Buradaki işleri halledildikten sonra Mersin Cumhuriyet Meydanına hareket ettik. Burada belediye başkanının da katılımıyla bir etkinlik açılışı olacak. Oraya gidince öğreniyoruz ki aynı zamanda Mersin’e kazandırılan 27 tane önünde bisiklet taşıyıcısı olan otobüslerin de açılışı yapılacakmış. Bence Mersinliler bunun kıymetini bilmeli.
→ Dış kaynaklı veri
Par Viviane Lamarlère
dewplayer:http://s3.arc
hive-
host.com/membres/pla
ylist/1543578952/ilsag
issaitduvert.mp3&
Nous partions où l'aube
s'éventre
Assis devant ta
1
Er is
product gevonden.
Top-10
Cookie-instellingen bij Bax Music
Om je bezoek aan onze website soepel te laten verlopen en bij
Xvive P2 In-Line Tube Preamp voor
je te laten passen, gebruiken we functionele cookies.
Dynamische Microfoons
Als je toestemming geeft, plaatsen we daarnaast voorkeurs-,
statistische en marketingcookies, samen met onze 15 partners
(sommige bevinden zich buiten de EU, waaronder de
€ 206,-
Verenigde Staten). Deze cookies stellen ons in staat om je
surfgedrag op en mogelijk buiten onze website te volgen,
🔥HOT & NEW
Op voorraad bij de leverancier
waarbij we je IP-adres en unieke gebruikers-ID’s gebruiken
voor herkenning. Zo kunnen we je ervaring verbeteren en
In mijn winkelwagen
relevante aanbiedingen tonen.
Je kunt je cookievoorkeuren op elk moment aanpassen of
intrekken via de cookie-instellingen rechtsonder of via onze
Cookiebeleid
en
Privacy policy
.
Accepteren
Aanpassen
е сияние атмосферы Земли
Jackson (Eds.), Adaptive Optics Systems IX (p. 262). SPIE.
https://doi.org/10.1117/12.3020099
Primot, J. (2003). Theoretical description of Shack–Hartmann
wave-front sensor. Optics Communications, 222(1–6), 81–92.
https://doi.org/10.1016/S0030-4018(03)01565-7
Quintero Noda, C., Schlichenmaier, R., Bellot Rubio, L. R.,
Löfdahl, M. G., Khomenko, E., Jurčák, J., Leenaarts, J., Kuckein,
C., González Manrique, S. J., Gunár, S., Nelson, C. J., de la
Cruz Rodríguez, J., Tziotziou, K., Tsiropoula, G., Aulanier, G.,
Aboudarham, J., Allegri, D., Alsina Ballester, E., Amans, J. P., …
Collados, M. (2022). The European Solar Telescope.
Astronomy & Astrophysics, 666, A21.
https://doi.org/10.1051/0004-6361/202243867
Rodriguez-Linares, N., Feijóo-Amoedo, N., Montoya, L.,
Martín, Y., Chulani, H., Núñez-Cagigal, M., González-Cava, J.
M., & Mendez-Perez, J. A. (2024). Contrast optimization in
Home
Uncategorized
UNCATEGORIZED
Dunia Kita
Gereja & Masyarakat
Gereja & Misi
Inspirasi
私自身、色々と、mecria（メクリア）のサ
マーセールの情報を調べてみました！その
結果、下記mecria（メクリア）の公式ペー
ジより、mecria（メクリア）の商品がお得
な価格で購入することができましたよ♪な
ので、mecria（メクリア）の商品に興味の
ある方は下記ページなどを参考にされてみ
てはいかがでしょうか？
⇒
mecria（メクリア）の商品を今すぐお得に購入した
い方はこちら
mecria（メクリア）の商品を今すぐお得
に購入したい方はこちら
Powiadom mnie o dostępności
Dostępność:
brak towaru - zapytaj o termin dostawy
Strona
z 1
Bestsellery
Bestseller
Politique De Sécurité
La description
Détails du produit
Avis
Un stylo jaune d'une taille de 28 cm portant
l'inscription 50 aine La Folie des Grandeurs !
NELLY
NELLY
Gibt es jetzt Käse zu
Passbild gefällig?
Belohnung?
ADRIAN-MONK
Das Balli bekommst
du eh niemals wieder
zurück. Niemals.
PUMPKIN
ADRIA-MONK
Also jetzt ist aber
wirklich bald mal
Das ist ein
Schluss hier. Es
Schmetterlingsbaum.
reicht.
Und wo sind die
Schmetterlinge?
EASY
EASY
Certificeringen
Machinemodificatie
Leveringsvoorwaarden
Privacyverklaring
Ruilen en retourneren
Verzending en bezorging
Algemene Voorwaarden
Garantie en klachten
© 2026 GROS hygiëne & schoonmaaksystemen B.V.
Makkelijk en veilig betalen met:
Açılış yapılıyor ve 3 gün boyunca sürecek etkinliğimiz başlıyor. Yollara düşüyoruz. Mersin acaip bir yer; şehrin merkezinden 1 km güneyi sahil. Bir kaç km kuzeyi direk dağlar. Biz de daha pedala basar basmaz kendimizi tırmanış yapmaya başlar buluyoruz. Bu etkinliğin orta zorlukta olacağını belirtmişti tur organizatörleri. Gerçekten de karşılaşacağımız rampalar bu zorluğun hakkını verecekti.
Yol boyunca kısa kısa molalar vererek ilerliyoruz. Grubun toplanması, soluklanması bekleniyor. Bu molalarda durduğumuz ilk yer bana ilk Doktorun yeri kayacı vadisini anımsattı. Bu arada bir vosvos da bizle beraber geliyor. Allahııııııım o kadar tatlı ki. Hani instagramda falan ‘Travel’ temalı tatlış fotoğraflar oluyor ya! hah! işte öyle bir vos vos ahaha :))
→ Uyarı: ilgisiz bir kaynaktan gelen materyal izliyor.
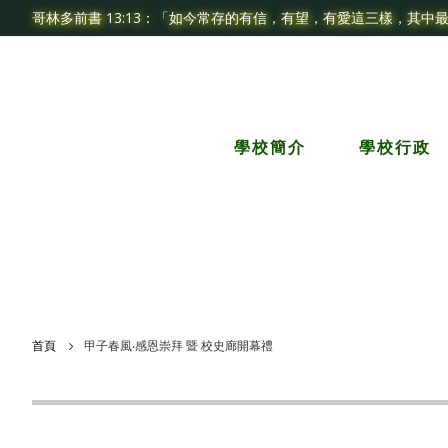
哥林多前書 13:13：「如今常存的有信，有望，有愛這三樣，其中
學校簡介
學校行政
首頁
甲子春風‧感恩崇拜 暨 校史廊開幕禮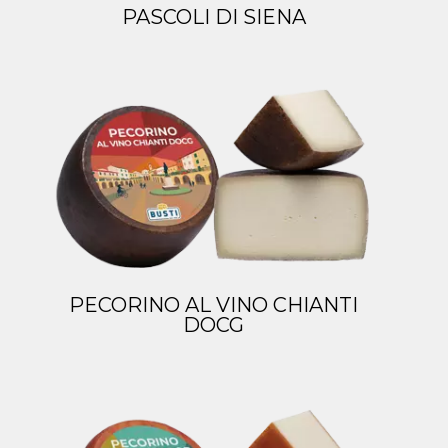
PASCOLI DI SIENA
PECORINO AL VINO CHIANTI
DOCG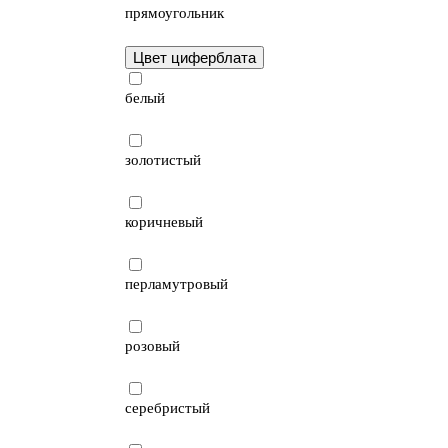
прямоугольник
Цвет циферблата
белый
золотистый
коричневый
перламутровый
розовый
серебристый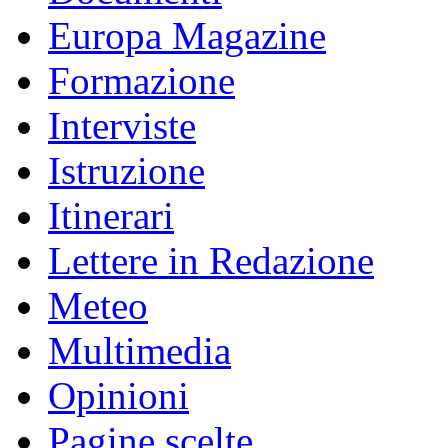
Europa Magazine
Formazione
Interviste
Istruzione
Itinerari
Lettere in Redazione
Meteo
Multimedia
Opinioni
Pagine scelte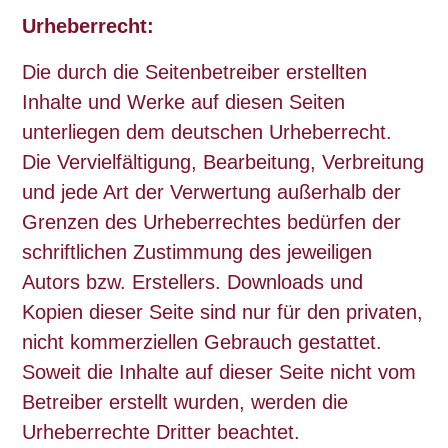
Urheberrecht:
Die durch die Seitenbetreiber erstellten
Inhalte und Werke auf diesen Seiten
unterliegen dem deutschen Urheberrecht.
Die Vervielfältigung, Bearbeitung, Verbreitung
und jede Art der Verwertung außerhalb der
Grenzen des Urheberrechtes bedürfen der
schriftlichen Zustimmung des jeweiligen
Autors bzw. Erstellers. Downloads und
Kopien dieser Seite sind nur für den privaten,
nicht kommerziellen Gebrauch gestattet.
Soweit die Inhalte auf dieser Seite nicht vom
Betreiber erstellt wurden, werden die
Urheberrechte Dritter beachtet.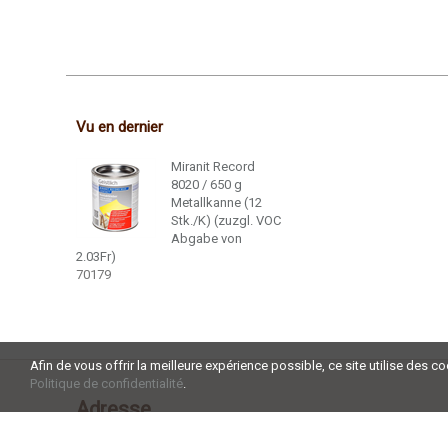
Vu en dernier
Miranit Record
8020 / 650 g
Metallkanne (12
Stk./K) (zuzgl. VOC
Abgabe von
2.03Fr)
70179
Afin de vous offrir la meilleure expérience possible, ce site utilise des c
Politique de confidentialité
.
Adresse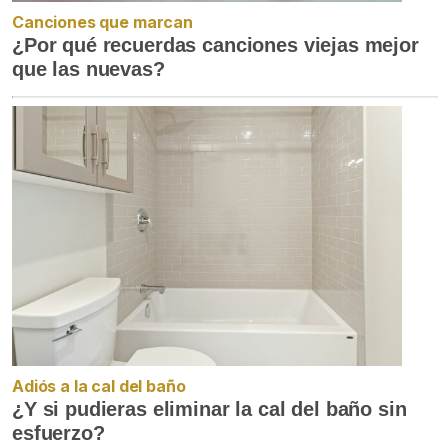
Canciones que marcan
¿Por qué recuerdas canciones viejas mejor
que las nuevas?
Adiós a la cal del baño
¿Y si pudieras eliminar la cal del baño sin
esfuerzo?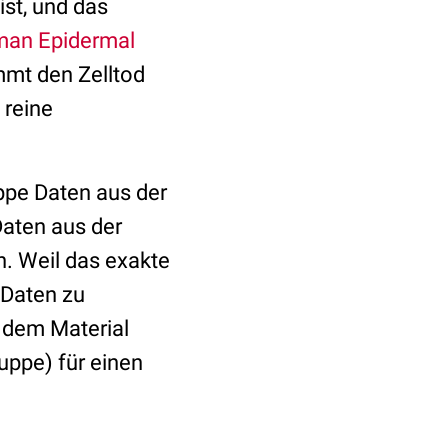
ist, und das
an Epidermal
mt den Zelltod
 reine
uppe Daten aus der
Daten aus der
n. Weil das exakte
 Daten zu
 dem Material
uppe) für einen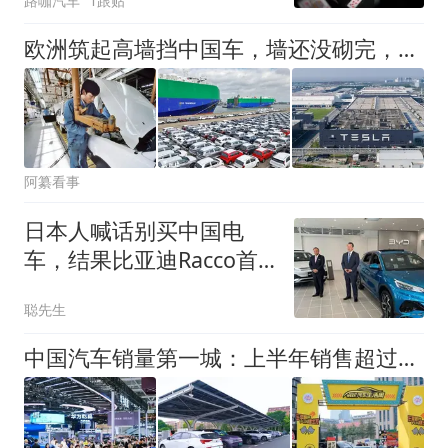
路咖汽车
1跟贴
欧洲筑起高墙挡中国车，墙还没砌完，自己的车企翻墙找中国合作了
阿纂看事
日本人喊话别买中国电
车，结果比亚迪Racco首
周订单超700辆，年销1万
聪先生
辆目标能实现吗？
中国汽车销量第一城：上半年销售超过26万辆，“跑赢”北上广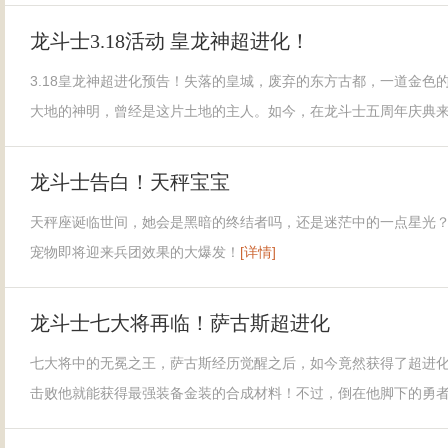
龙斗士3.18活动 皇龙神超进化！
3.18皇龙神超进化预告！失落的皇城，废弃的东方古都，一道金色
大地的神明，曾经是这片土地的主人。如今，在龙斗士五周年庆典
龙斗士告白！天秤宝宝
天秤座诞临世间，她会是黑暗的终结者吗，还是迷茫中的一点星光
宠物即将迎来兵团效果的大爆发！
[详情]
龙斗士七大将再临！萨古斯超进化
七大将中的无冕之王，萨古斯经历觉醒之后，如今竟然获得了超进
击败他就能获得最强装备金装的合成材料！不过，倒在他脚下的勇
Soldaki gözlüklü abimiz vosvosun sahibi. Daha sonra onunla muhabbet etme imkanımız oluyor. Abi devam et, çizgini bozma, adamsın, adamın dibisin şeklinde övgü yağmuruna tutuyoruz. Aramızda şöyle bir muhabbet de oluyor.
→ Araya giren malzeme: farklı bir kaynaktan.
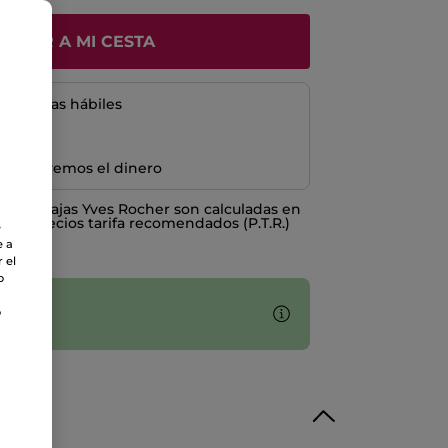
ÑADIR A MI CESTA
5 a 8 días hábiles
e devolvemos el dinero
o ventajas Yves Rocher son calculadas en
los Precios tarifa recomendados (P.T.R.)
e
e a
 el
o
piador:
o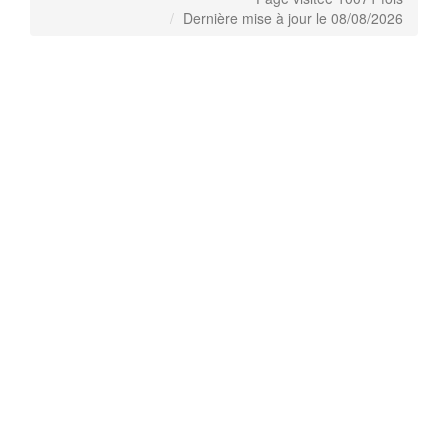
Dernière mise à jour le 08/08/2026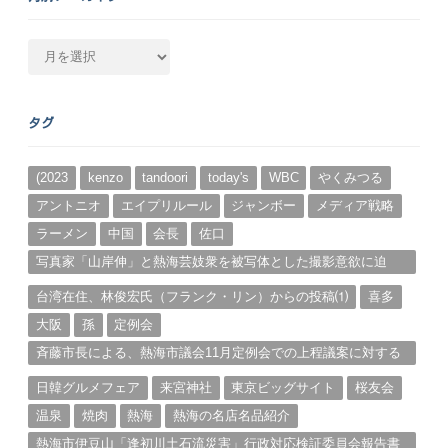
月
別
ア
ー
タグ
カ
イ
ブ
(2023
kenzo
tandoori
today's
WBC
やくみつる
アントニオ
エイプリルール
ジャンボー
メディア戦略
ラーメン
中国
会長
佐口
写真家「山岸伸」と熱海芸妓衆を被写体とした撮影意欲に迫
る。（１）
台湾在住、林俊宏氏（フランク・リン）からの投稿⑴
喜多
大阪
孫
定例会
斉藤市長による、熱海市議会11月定例会での上程議案に対する
説明①
日韓グルメフェア
来宮神社
東京ビッグサイト
桜友会
温泉
焼肉
熱海
熱海の名店名品紹介
熱海市伊豆山「逢初川土石流災害」行政対応検証委員会報告書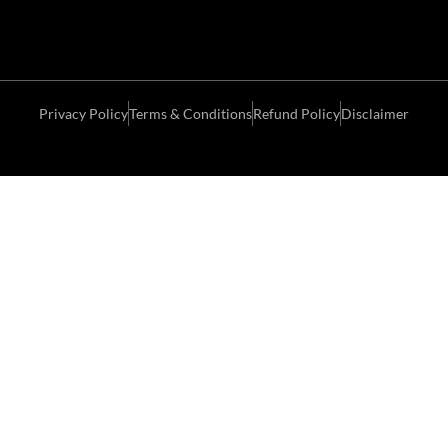
Privacy Policy
Terms & Conditions
Refund Policy
Disclaimer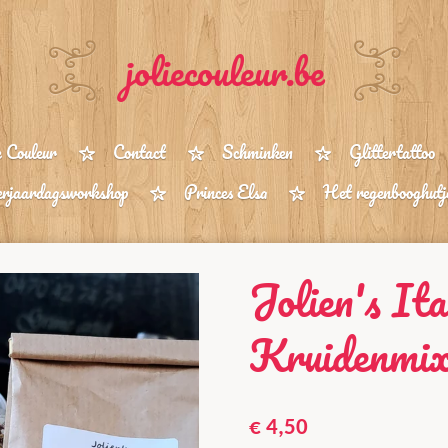
joliecouleur.be
e Couleur
Contact
Schminken
Glittertattoo
rjaardagsworkshop
Princes Elsa
Het regenbooghutj
Jolien's Ita
Kruidenmix
€ 4,50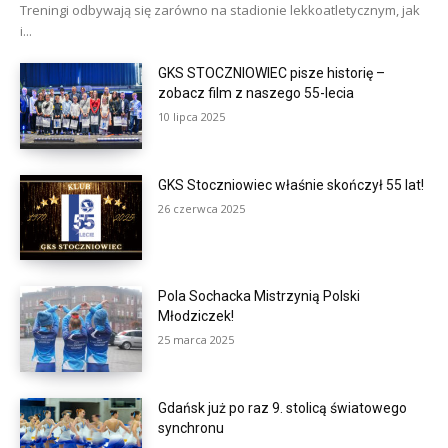
Treningi odbywają się zarówno na stadionie lekkoatletycznym, jak
i...
GKS STOCZNIOWIEC pisze historię –
zobacz film z naszego 55-lecia
10 lipca 2025
GKS Stoczniowiec właśnie skończył 55 lat!
26 czerwca 2025
Pola Sochacka Mistrzynią Polski
Młodziczek!
25 marca 2025
Gdańsk już po raz 9. stolicą światowego
synchronu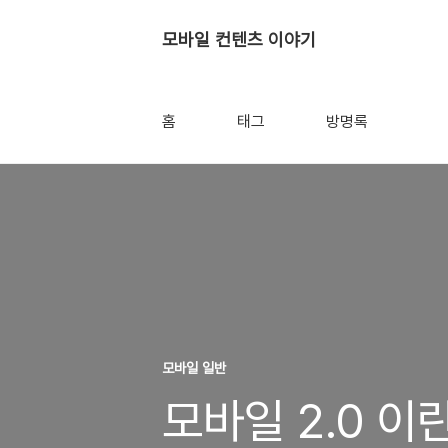
모바일 컨텐츠 이야기
홈
태그
방명록
모바일 일반
모바일 2.0 이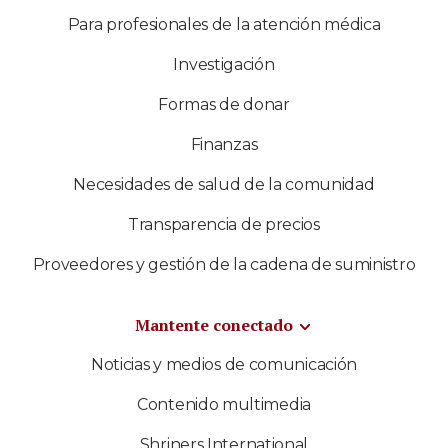
Para profesionales de la atención médica
Investigación
Formas de donar
Finanzas
Necesidades de salud de la comunidad
Transparencia de precios
Proveedores y gestión de la cadena de suministro
Mantente conectado
Noticias y medios de comunicación
Contenido multimedia
Shriners International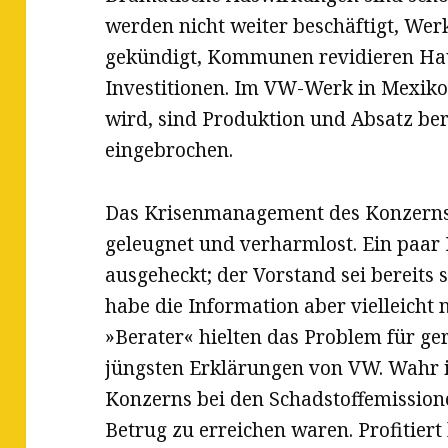
werden nicht weiter beschäftigt, W
gekündigt, Kommunen revidieren Hau
Investitionen. Im VW-Werk in Mexiko
wird, sind Produktion und Absatz bere
eingebrochen.
Das Krisenmanagement des Konzerns i
geleugnet und verharmlost. Ein paar 
ausgeheckt; der Vorstand sei bereits s
habe die Information aber vielleicht n
»Berater« hielten das Problem für ge
jüngsten Erklärungen von VW. Wahr is
Konzerns bei den Schadstoffemissione
Betrug zu erreichen waren. Profitier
+ Abi, Vosvosçular arada bir buluşuyorlar geziyorlar. Biliyor musun onları? Katılıyor musun onlara?
– Evet biliyorum. Ben başkanıyım zaten.
+ hahahahahah (Onların oluşumlarının ismini şimdi hatırlayamadım. Öğrenip burada yazarım.)
Hava çok sıcak…. Bu sıcakta güneş altında pedal basıyoruz. Hem de yokuş yukarı. Haliyle sıcaklıyor ve acıkıyoruz. Güzel bir zamanlamayla öğle yemeği için durağımıza geliyoruz. Mola yerimiz şahane. Yandan ince bir su akıyor. Hemen Bumin’i çağırıyorum bir bankı tuttuğumuz gibi suyun içine indiriyoruz. Öğle yemeğimizi burada yiyeceğiz.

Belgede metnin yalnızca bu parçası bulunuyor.